Project purpose is dual source energy-harvesting. We are using solar and RF and using source selection in order to sufficiently power an MCU with or without light. RF is a part of the project goal and 5.8 GHz is the range for the equipment we have and this project has been approved and monitored under Georgia Tech's Emag faculty and we have taken serious precautions to obey the FCC Rules.
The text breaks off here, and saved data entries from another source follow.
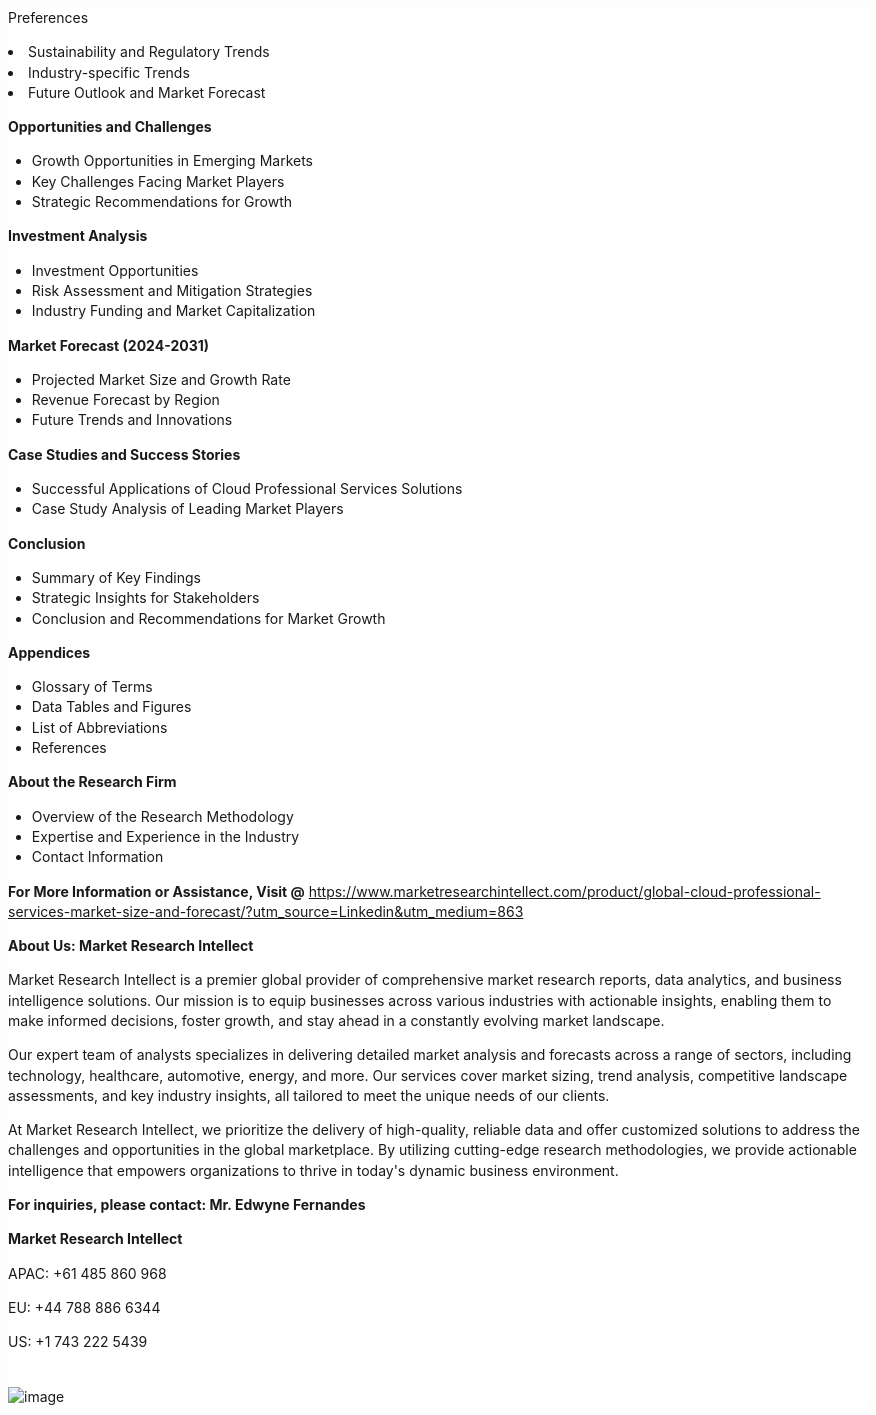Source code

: Preferences</li><li>Sustainability and Regulatory Trends</li><li>Industry-specific Trends</li><li>Future Outlook and Market Forecast</li></ul><p><strong>Opportunities and Challenges</strong></p><ul><li>Growth Opportunities in Emerging Markets</li><li>Key Challenges Facing Market Players</li><li>Strategic Recommendations for Growth</li></ul><p><strong>Investment Analysis</strong></p><ul><li>Investment Opportunities</li><li>Risk Assessment and Mitigation Strategies</li><li>Industry Funding and Market Capitalization</li></ul><p><strong>Market Forecast (2024-2031)</strong></p><ul><li>Projected Market Size and Growth Rate</li><li>Revenue Forecast by Region</li><li>Future Trends and Innovations</li></ul><p><strong>Case Studies and Success Stories</strong></p><ul><li>Successful Applications of Cloud Professional Services Solutions</li><li>Case Study Analysis of Leading Market Players</li></ul><p><strong>Conclusion</strong></p><ul><li>Summary of Key Findings</li><li>Strategic Insights for Stakeholders</li><li>Conclusion and Recommendations for Market Growth</li></ul><p><strong>Appendices</strong></p><ul><li>Glossary of Terms</li><li>Data Tables and Figures</li><li>List of Abbreviations</li><li>References</li></ul><p><strong>About the Research Firm</strong></p><ul><li>Overview of the Research Methodology</li><li>Expertise and Experience in the Industry</li><li>Contact Information</li></ul></div><div class="article-main__content" data-test-id="publishing-text-block"><p><span class="font-[700]"><strong>For More Information or Assistance, Visit @</strong>&nbsp;<a href="https://www.marketresearchintellect.com/product/global-cloud-professional-services-market-size-and-forecast/?utm_source=Linkedin&utm_medium=863">https://www.marketresearchintellect.com/product/global-cloud-professional-services-market-size-and-forecast/?utm_source=Linkedin&utm_medium=863</a></span></p><p><strong>About Us: Market Research Intellect</strong></p><p>Market Research Intellect is a premier global provider of comprehensive market research reports, data analytics, and business intelligence solutions. Our mission is to equip businesses across various industries with actionable insights, enabling them to make informed decisions, foster growth, and stay ahead in a constantly evolving market landscape.</p><p>Our expert team of analysts specializes in delivering detailed market analysis and forecasts across a range of sectors, including technology, healthcare, automotive, energy, and more. Our services cover market sizing, trend analysis, competitive landscape assessments, and key industry insights, all tailored to meet the unique needs of our clients.</p><p>At Market Research Intellect, we prioritize the delivery of high-quality, reliable data and offer customized solutions to address the challenges and opportunities in the global marketplace. By utilizing cutting-edge research methodologies, we provide actionable intelligence that empowers organizations to thrive in today's dynamic business environment.</p><p><strong>For inquiries, please contact: Mr. Edwyne Fernandes</strong></p><p><strong>Market Research Intellect</strong></p><p>APAC: +61 485 860 968</p><p>EU: +44 788 886 6344</p><p>US: +1 743 222 5439</p></div><div class="article-main__content" data-test-id="publishing-text-block">&nbsp;</div>
![image](https://github.com/user-attachments/assets/d5c7605a-a1cd-4749-b4af-6d7699f18749)
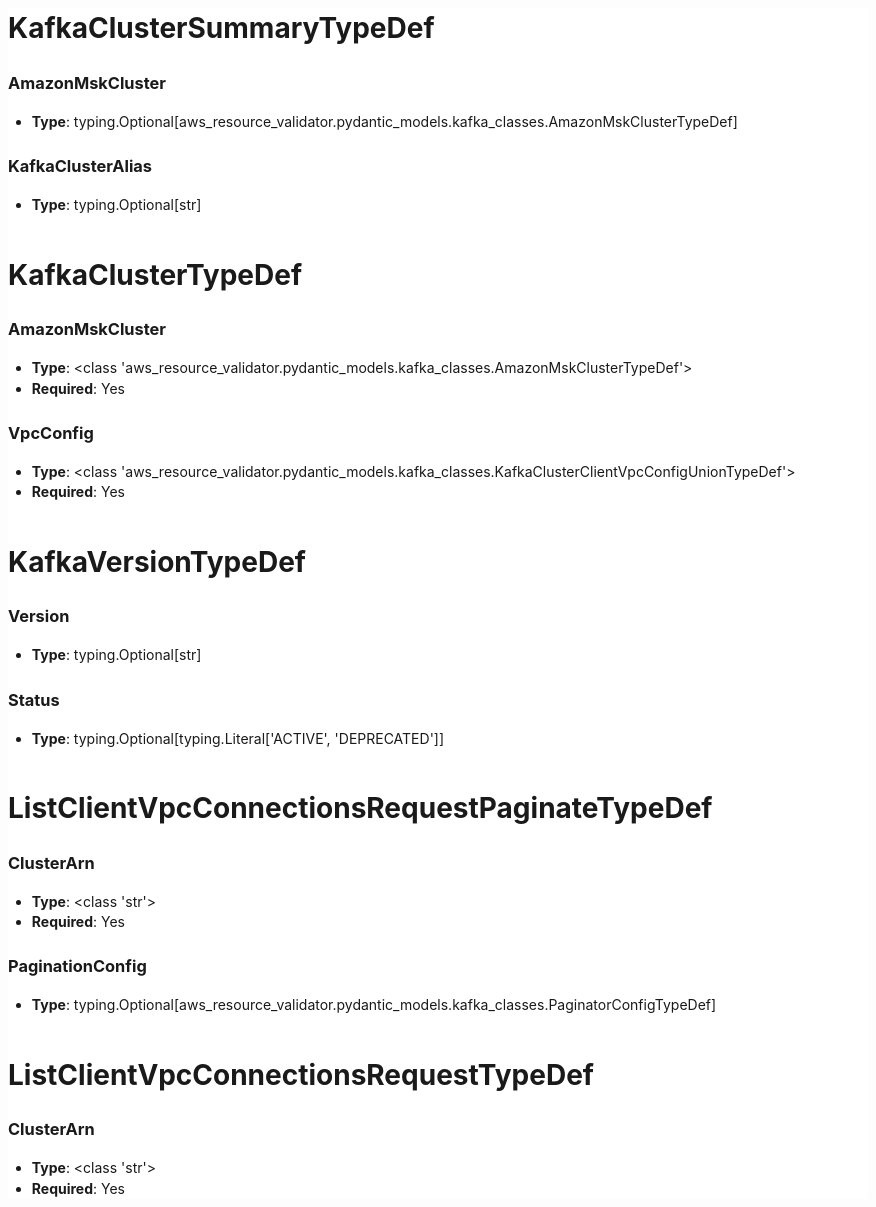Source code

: 
# KafkaClusterSummaryTypeDef

### AmazonMskCluster
- **Type**: typing.Optional[aws_resource_validator.pydantic_models.kafka_classes.AmazonMskClusterTypeDef]

### KafkaClusterAlias
- **Type**: typing.Optional[str]


# KafkaClusterTypeDef

### AmazonMskCluster
- **Type**: <class 'aws_resource_validator.pydantic_models.kafka_classes.AmazonMskClusterTypeDef'>
- **Required**: Yes

### VpcConfig
- **Type**: <class 'aws_resource_validator.pydantic_models.kafka_classes.KafkaClusterClientVpcConfigUnionTypeDef'>
- **Required**: Yes


# KafkaVersionTypeDef

### Version
- **Type**: typing.Optional[str]

### Status
- **Type**: typing.Optional[typing.Literal['ACTIVE', 'DEPRECATED']]


# ListClientVpcConnectionsRequestPaginateTypeDef

### ClusterArn
- **Type**: <class 'str'>
- **Required**: Yes

### PaginationConfig
- **Type**: typing.Optional[aws_resource_validator.pydantic_models.kafka_classes.PaginatorConfigTypeDef]


# ListClientVpcConnectionsRequestTypeDef

### ClusterArn
- **Type**: <class 'str'>
- **Required**: Yes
It really is a waste of time ... as per sophiecentaurs' comments
You like all others before you really don't understand how very low the radiated power level is. 27dBm ( 0.5W (500mW)) at even a few ft from the source isn't going to generate anything useful at the receive end

And also, sophies' other comments are as equally valid you are generating 0.5W transmit and probably wasting several watts achieving that to recover a few microwatts ... can you see how pointless that is ?

Dave

 

[tech99]

The calculation is easy apart from the rectifier, and this needs reference to the characteristic curves and is not easy to work out. For small power levels, the rectifier will lose a much of the available energy in its resistance, and is really the weak link. That is why I suggest trying to use an antenna which gives the highest voltage so that the rectifier is more efficient.

 

[rbelli1]

The antenna needs to receive about 1/4 of the energy emitted by the base station. I was asking about distance so someone could calculate the minimum size of the antenna that would be effective for that. I would guess that it would be anywhere from unreasonably to impossibly large.

BoB

 

[sophiecentaur]

The calculation is easy apart from the rectifier

OK. Do the calculation, assuming the rectifier is ideal. How much power is the system going to yield? How long would it take to charge a cellphone battery? Very likely, the charger could not keep up with the quiescent requirements of the phone on standby. Just divide your source of 0.5W by more than 1000 (optimistic for a path loss) and divide by your battery volts. That will give you the most charging current you could expect. Assume that phone battery will be about 1000mAh capacity.
The "weak link" is the reality of the situation.
I have asked this question in the past: Can you find such a system to buy on the Internet? Ask yourself why not.

 

[RFDiagnostics]

The RFD102A is a broadband RF-DC converter that can be used for your application. The module works from 60Hz...6GHz. I agree with the other posters that there is not a lot of wireless power to be harvested out there and that any wireless energy harvesting system needs to be designed with a wireless source in mind. The strongest source of energy is a microwave oven and to get useful power you need to be within inches of the microwave near the door seam or the vents on the side. WiFi is too weak unless you are next to the router or if you have some custom code to get the router to transmit on all channels. One option to try with your system is to get an RFD102A-DET that is optimized for 2.5GHz and trim the wire dipole in half to get to 5GHz and then do minitrims to center the frequency response at 5.8GHz.

 

[sophiecentaur]

Trimming a dipole to get optimum match will help you by a few dB only. 'Harvesting', to be any earthly use, would need a gain of at least 30dB. You are talking in terms of an array / dish of several metres diameter and not a dipole. That's unless your dipole is in the near field of the source. (Contactless Charging country.)

 

[sophiecentaur]

The strongest source of energy is a microwave oven and to get useful power you need to be within inches of the microwave near the door seam or the vents on the side.

My Microwave oven is probably running for an average of 10 minutes a day. How much total energy, leaked to the outside world does that represent? You really need to get real in discussions like this one (which, to my mind, border on the surreal).
If you can get that close to your microwave oven, then buy a mains splitter and use that other mains outlet for as much energy as you want. It won't be free but it is certainly easy to access and the necessary equipment would be cheap and readily available.